WHAT THE TASK REQUIRES
Pictures do not belong in your copy; repeat every other part of the entries exactly.

BEGIN STUDY MATERIAL

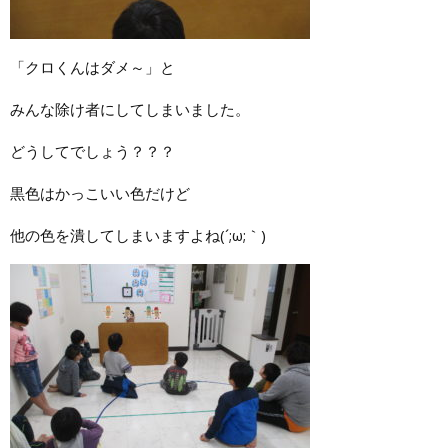
「クロくんはダメ～」と
みんな除け者にしてしまいました。
どうしてでしょう？？？
黒色はかっこいい色だけど
他の色を潰してしまいますよね(´;ω;｀)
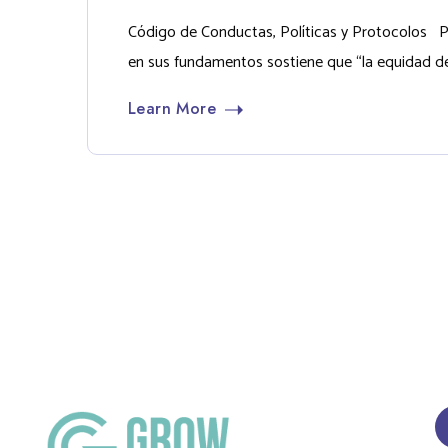
Código de Conductas, Políticas y Protocolos Po
en sus fundamentos sostiene que “la equidad de g
Learn More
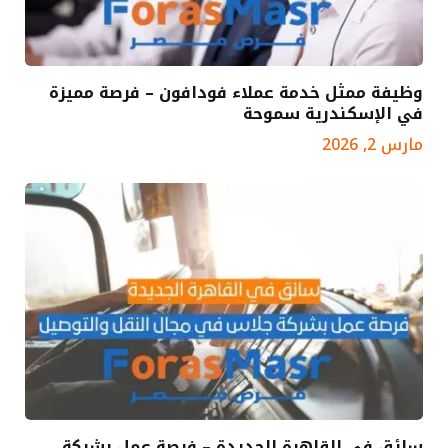
وظيفة ممثل خدمة عملاء فودافون – فرصة مميزة
في الإسكندرية سموحة
مارس 2, 2026
سائق في القاهرة الجديدة – فرصة عمل بشركة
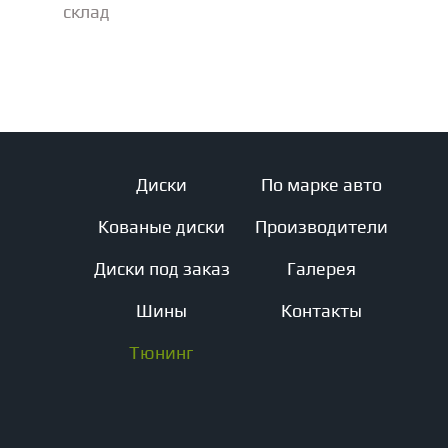
склад
Диски
По марке авто
Кованые диски
Производители
Диски под заказ
Галерея
Шины
Контакты
Тюнинг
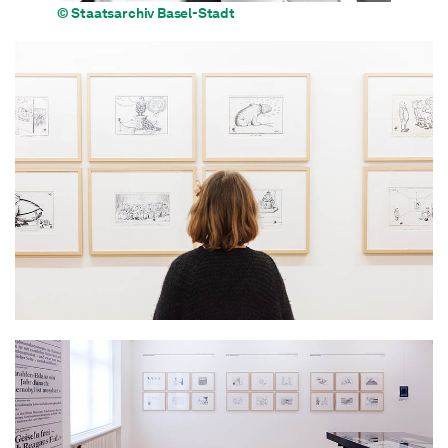
© Staatsarchiv Basel-Stadt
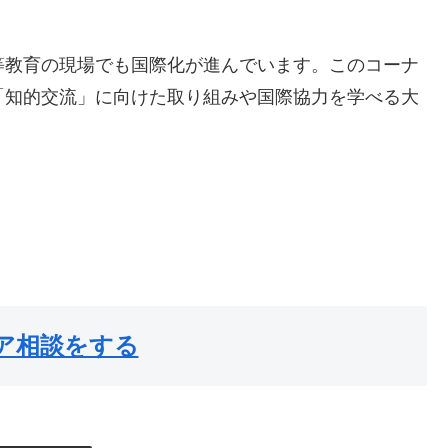
等教育の現場でも国際化が進んでいます。このコーナ
「知的交流」に向けた取り組みや国際協力を学べる大
。
ア相談をする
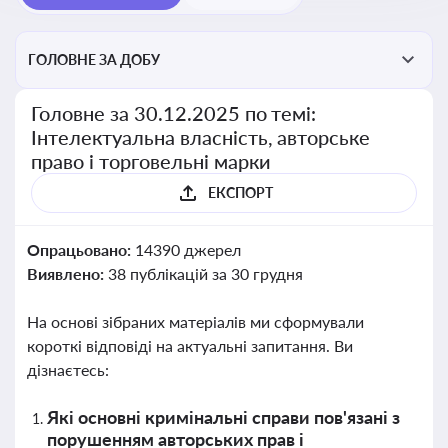
ГОЛОВНЕ ЗА ДОБУ
Головне за 30.12.2025 по темі:
Інтелектуальна власність, авторське
право і торговельні марки
ЕКСПОРТ
Опрацьовано:
14390 джерел
Виявлено:
38 публікацій за 30 грудня
На основі зібраних матеріалів ми сформували
короткі відповіді на актуальні запитання. Ви
дізнаєтесь:
Які основні кримінальні справи пов'язані з
порушенням авторських прав і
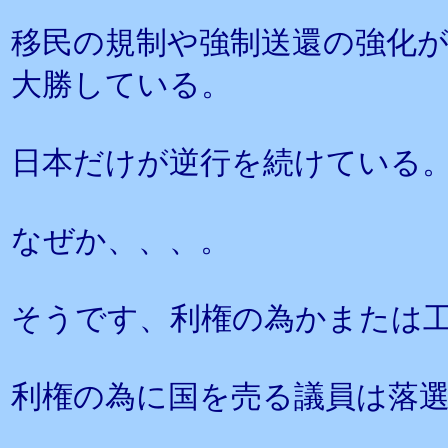
移民の規制や強制送還の強化
大勝している。
日本だけが逆行を続けている
なぜか、、、。
そうです、利権の為かまたは
利権の為に国を売る議員は落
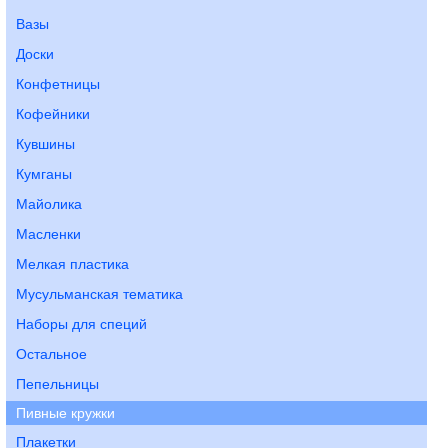
Вазы
Доски
Конфетницы
Кофейники
Кувшины
Кумганы
Майолика
Масленки
Мелкая пластика
Мусульманская тематика
Наборы для специй
Остальное
Пепельницы
Пивные кружки
Плакетки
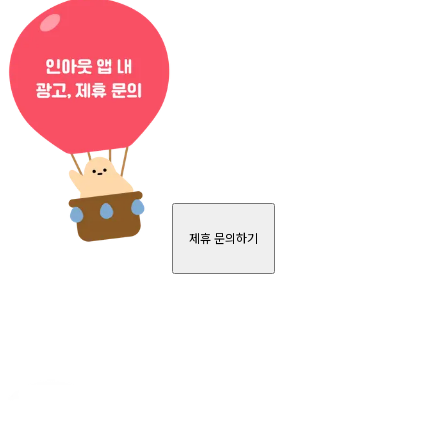
제휴 문의하기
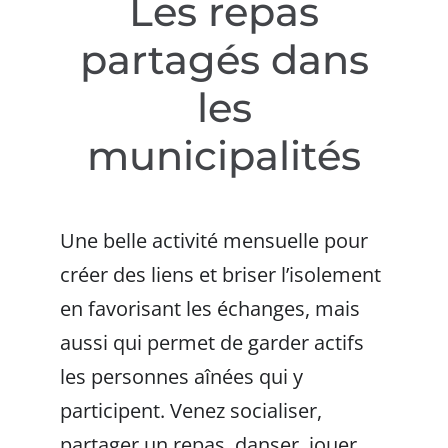
Les repas
partagés dans
les
municipalités
Une belle activité mensuelle pour
créer des liens et briser l’isolement
en favorisant les échanges, mais
aussi qui permet de garder actifs
les personnes aînées qui y
participent. Venez socialiser,
partager un repas, danser, jouer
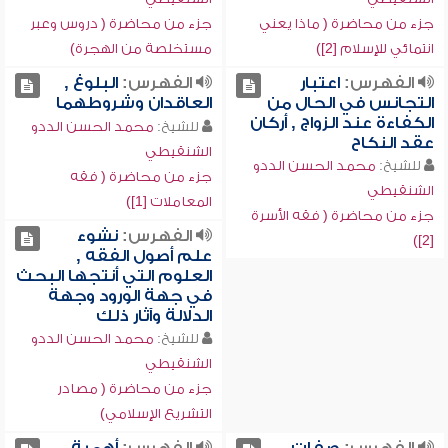
جزء من محاضرة ( ماذا يعني
جزء من محاضرة ( دروس وعبر
انتمائي للإسلام [2])
مستخلصة من الهجرة)
الفهرس:
اعتبار
الفهرس:
البلوغ ,
التجانس في الحال من
العاقدان وشروطهما
الكفاءة عند الزواج , أركان
للشيخ:
محمد الحسن الددو
عقد النكاح
الشنقيطي
للشيخ:
محمد الحسن الددو
جزء من محاضرة ( فقه
الشنقيطي
المعاملات [1])
جزء من محاضرة ( فقه الأسرة
الفهرس:
نشوء
[2])
علم أصول الفقه ,
العلوم التي أنتجها البحث
في جهة الورود وجهة
الدلالة وآثار ذلك
للشيخ:
محمد الحسن الددو
الشنقيطي
جزء من محاضرة ( مصادر
التشريع الإسلامي)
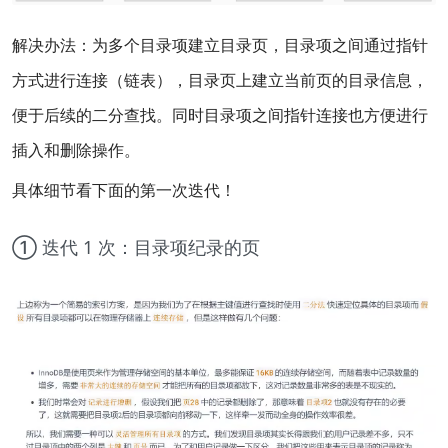
解决办法：为多个目录项建立目录页，目录项之间通过指针
方式进行连接（链表），目录页上建立当前页的目录信息，
便于后续的二分查找。同时目录项之间指针连接也方便进行
插入和删除操作。
具体细节看下面的第一次迭代！
① 迭代 1 次：目录项纪录的页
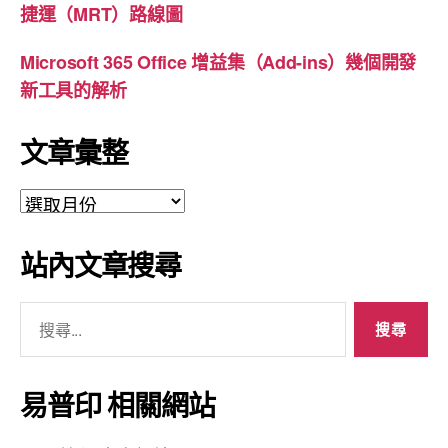
捷運（MRT）路線圖
Microsoft 365 Office 增益集（Add-ins）幾個開發
新工具的解析
文章彙整
文
章
彙
站內文章搜尋
整
搜
尋
關
鍵
易普印 相關網站
字:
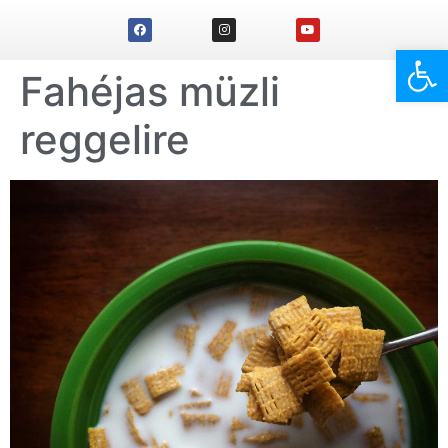
Eszk
Fahéjas müzli
reggelire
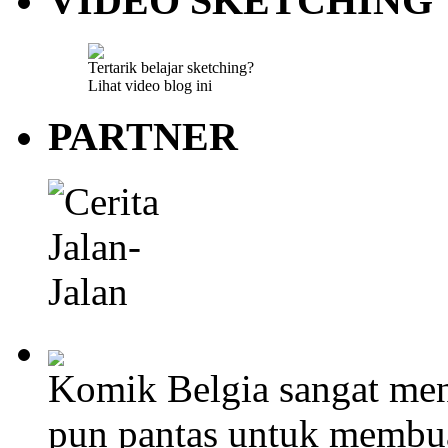
VIDEO SKETCHING
Tertarik belajar sketching?
Lihat video blog ini
PARTNER
Komik Belgia sangat men
pun pantas untuk membu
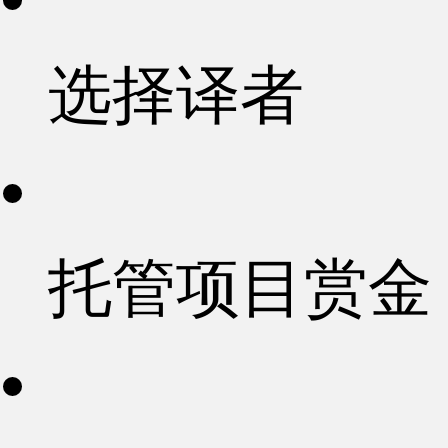
选择译者
托管项目赏金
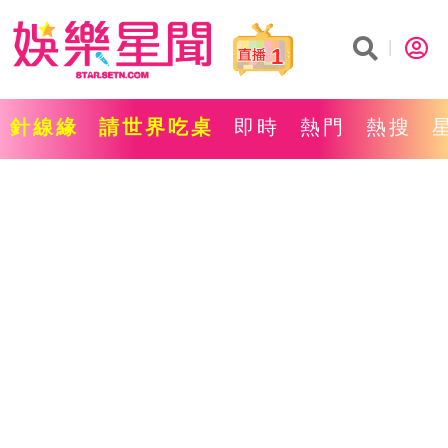
1
針線緣
請世界吃桌
即時
熱門
熱搜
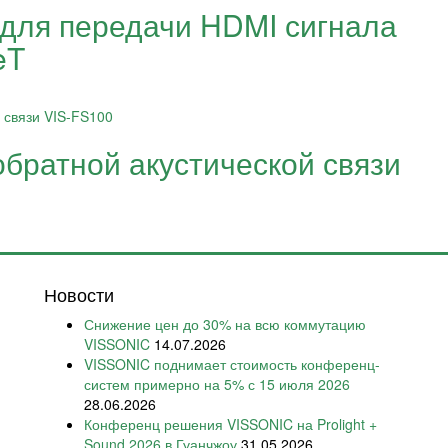
для передачи HDMI сигнала
eT
братной акустической связи
Новости
Снижение цен до 30% на всю коммутацию
VISSONIC
14.07.2026
VISSONIC поднимает стоимость конференц-
систем примерно на 5% с 15 июля 2026
28.06.2026
Конференц решения VISSONIC на Prolight +
Sound 2026 в Гуанчжоу
31.05.2026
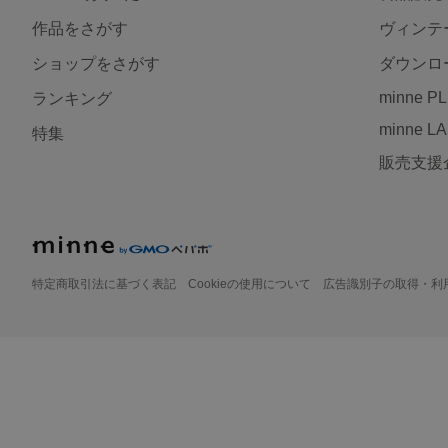
作品をさがす
ヴィンテ
ショップをさがす
ダウンロ
minne P
ランキング
minne L
特集
販売支援
特定商取引法に基づく表記
Cookieの使用について
広告識別子の取得・利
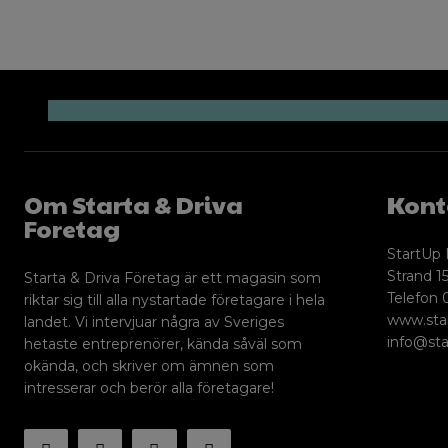
Om Starta & Driva
Kont
Foretag
StartUp 
Strand 15
Starta & Driva Företag är ett magasin som
Telefon 
riktar sig till alla nystartade företagare i hela
www.sta
landet. Vi intervjuar några av Sveriges
info@sta
hetaste entreprenörer, kända såväl som
okända, och skriver om ämnen som
intresserar och berör alla företagare!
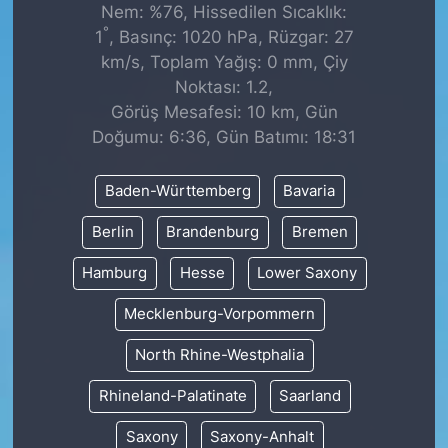
Nem: %76, Hissedilen Sıcaklık:
°
1
, Basınç: 1020 hPa, Rüzgar: 27
km/s, Toplam Yağış: 0 mm, Çiy
Noktası: 1.2,
Görüş Mesafesi: 10 km, Gün
Doğumu: 6:36, Gün Batımı: 18:31
Baden-Württemberg
Bavaria
Berlin
Brandenburg
Bremen
Hamburg
Hesse
Lower Saxony
Mecklenburg-Vorpommern
North Rhine-Westphalia
Rhineland-Palatinate
Saarland
Saxony
Saxony-Anhalt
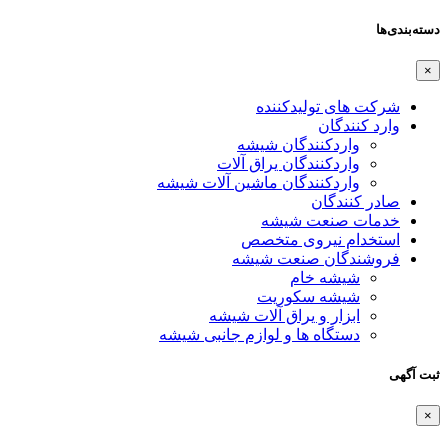
دسته‌بندی‌ها
×
شرکت های تولیدکننده
وارد کنندگان
واردکنندگان شیشه
واردکنندگان یراق آلات
واردکنندگان ماشین آلات شیشه
صادر کنندگان
خدمات صنعت شیشه
استخدام نیروی متخصص
فروشندگان صنعت شیشه
شیشه خام
شیشه سکوریت
ابزار و یراق آلات شیشه
دستگاه ها و لوازم جانبی شیشه
ثبت آگهی
×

END STUDY MATERIAL

RESULT FOR THIS TASK
「クロくんはダメ～」と
みんな除け者にしてしまいました。
どうしてでしょう？？？
黒色はかっこいい色だけど
他の色を潰してしまいますよね(´;ω;｀)
Código de Conductas, Políticas y Protocolos Po
en sus fundamentos sostiene que “la equidad de g
Learn More
وظيفة ممثل خدمة عملاء فودافون – فرصة مميزة
في الإسكندرية سموحة
مارس 2, 2026
سائق في القاهرة الجديدة – فرصة عمل بشركة
склад
Диски
По марке авто
Кованые диски
Производители
Диски под заказ
Галерея
Шины
Контакты
Тюнинг
© Staatsarchiv Basel-Stadt
等教育の現場でも国際化が進んでいます。このコーナ
「知的交流」に向けた取り組みや国際協力を学べる大
。
ア相談をする
ГОЛОВНЕ ЗА ДОБУ
Головне за 30.12.2025 по темі:
Інтелектуальна власність, авторське
право і торговельні марки
ЕКСПОРТ
Опрацьовано:
14390 джерел
Виявлено:
38 публікацій за 30 грудня
На основі зібраних матеріалів ми сформували
короткі відповіді на актуальні запитання. Ви
дізнаєтесь:
Які основні кримінальні справи пов'язані з
порушенням авторських прав і
移民の規制や強制送還の強化
大勝している。
日本だけが逆行を続けている
なぜか、、、。
そうです、利権の為かまたは
利権の為に国を売る議員は落
Вазы
Доски
Конфетницы
Кофейники
Кувшины
Кумганы
Майолика
Масленки
Мелкая пластика
Мусульманская тематика
Наборы для специй
Остальное
Пепельницы
Пивные кружки
Плакетки
제휴 문의하기
Les repas
partagés dans
les
municipalités
Une belle activité mensuelle pour
créer des liens et briser l’isolement
en favorisant les échanges, mais
aussi qui permet de garder actifs
les personnes aînées qui y
participent. Venez socialiser,
partager un repas, danser, jouer
جزء من محاضرة ( ماذا يعني
جزء من محاضرة ( دروس وعبر
انتمائي للإسلام [2])
مستخلصة من الهجرة)
الفهرس:
اعتبار
الفهرس:
البلوغ ,
التجانس في الحال من
العاقدان وشروطهما
الكفاءة عند الزواج , أركان
للشيخ:
محمد الحسن الددو
عقد النكاح
الشنقيطي
للشيخ:
محمد الحسن الددو
جزء من محاضرة ( فقه
الشنقيطي
المعاملات [1])
جزء من محاضرة ( فقه الأسرة
الفهرس:
نشوء
[2])
علم أصول الفقه ,
العلوم التي أنتجها البحث
في جهة الورود وجهة
الدلالة وآثار ذلك
للشيخ:
محمد الحسن الددو
الشنقيطي
جزء من محاضرة ( مصادر
التشريع الإسلامي)
解决办法：为多个目录项建立目录页，目录项之间通过指针
方式进行连接（链表），目录页上建立当前页的目录信息，
便于后续的二分查找。同时目录项之间指针连接也方便进行
插入和删除操作。
具体细节看下面的第一次迭代！
① 迭代 1 次：目录项纪录的页
捷運（MRT）路線圖
Microsoft 365 Office 增益集（Add-ins）幾個開發
新工具的解析
文章彙整
文
章
彙
站內文章搜尋
整
搜
尋
關
鍵
易普印 相關網站
字:
Eszk
Fahéjas müzli
reggelire
VIDEO SKETCHING
Tertarik belajar sketching?
Lihat video blog ini
PARTNER
Komik Belgia sangat men
pun pantas untuk membu
选择译者
托管项目赏金
1
針線緣
請世界吃桌
即時
熱門
熱搜
для передачи HDMI сигнала
eT
братной акустической связи
Новости
Снижение цен до 30% на всю коммутацию
VISSONIC
14.07.2026
VISSONIC поднимает стоимость конференц-
систем примерно на 5% с 15 июля 2026
28.06.2026
Конференц решения VISSONIC на Prolight +
Sound 2026 в Гуанчжоу
31.05.2026
作品をさがす
ヴィンテ
ショップをさがす
ダウンロ
minne P
ランキング
minne L
特集
販売支援
特定商取引法に基づく表記
Cookieの使用について
広告識別子の取得・利
Om Starta & Driva
Kont
Foretag
StartUp 
Strand 15
Starta & Driva Företag är ett magasin som
Telefon 
riktar sig till alla nystartade företagare i hela
www.sta
landet. Vi intervjuar några av Sveriges
info@sta
hetaste entreprenörer, kända såväl som
okända, och skriver om ämnen som
intresserar och berör alla företagare!
Nem: %76, Hissedilen Sıcaklık:
°
1
, Basınç: 1020 hPa, Rüzgar: 27
km/s, Toplam Yağış: 0 mm, Çiy
Noktası: 1.2,
Görüş Mesafesi: 10 km, Gün
Doğumu: 6:36, Gün Batımı: 18:31
Baden-Württemberg
Bavaria
Berlin
Brandenburg
Bremen
Hamburg
Hesse
Lower Saxony
Mecklenburg-Vorpommern
North Rhine-Westphalia
Rhineland-Palatinate
Saarland
Saxony
Saxony-Anhalt
دسته‌بندی‌ها
×
شرکت های تولیدکننده
وارد کنندگان
واردکنندگان شیشه
واردکنندگان یراق آلات
واردکنندگان ماشین آلات شیشه
صادر کنندگان
خدمات صنعت شیشه
استخدام نیروی متخصص
فروشندگان صنعت شیشه
شیشه خام
شیشه سکوریت
ابزار و یراق آلات شیشه
دستگاه ها و لوازم جانبی شیشه
ثبت آگهی
×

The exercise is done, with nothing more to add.